Although malnutrition has been associated with delayed bone maturity, recent studies have shown that cellular exposure of high doses fluoride interferes with cellular function in both animals and humans.
In human’s fluoride is known to bind to and inhibit functional amino acid groups of the active centres in enzymes of the glycolytic pathway and Krebs pathway. Fluoride interacts with a diverse range of physiological processes in cells. These processes include gene expression, cell cycle and proliferation, respiration, apoptosis and oxidative stress among others. The mechanisms by which it either enhances or inhibits these processes are thought to be through modulating a variety of signalling pathways [35, 36].
Fluoride ions further inhibit cellular respiration and decrease the production of ATP by negatively affecting sodium and potassium ATPases. The interference with the Krebs cycle by fluoride also create artificial malnutrition where the body cells are starved of energy due to the interference with the ATP [37].

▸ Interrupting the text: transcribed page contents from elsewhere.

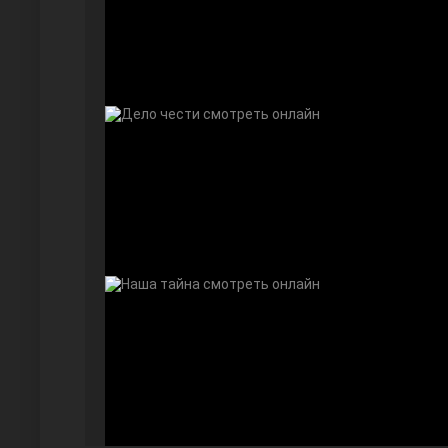
Далекий город
Ранняя пташка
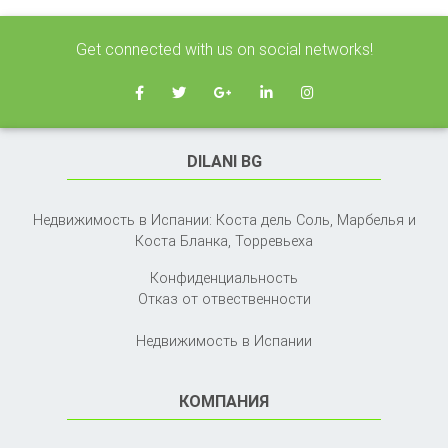
Get connected with us on social networks!
DILANI BG
Недвижимость в Испании: Коста дель Соль, Марбелья и
Коста Бланка,
Торревьеха
Конфиденциальность
Отказ от отвественности
Недвижимость в Испании
КОМПАНИЯ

Also, fluoride inhibits protein secretion and synthesis, as well as influencing signal pathways for cellular proliferation. Other proteins affected include the mitogen-activated protein kinase, p53 (hence cell cycle regulation is modified), activator protein 1 (AP-1) and nuclear factor kappa b [38]. The interference in the cellular function may be associated with some of the children who had both bone and joint deformities and on the X-ray the month eaten appearances of radiolucencies with striae of radiopaque appearance.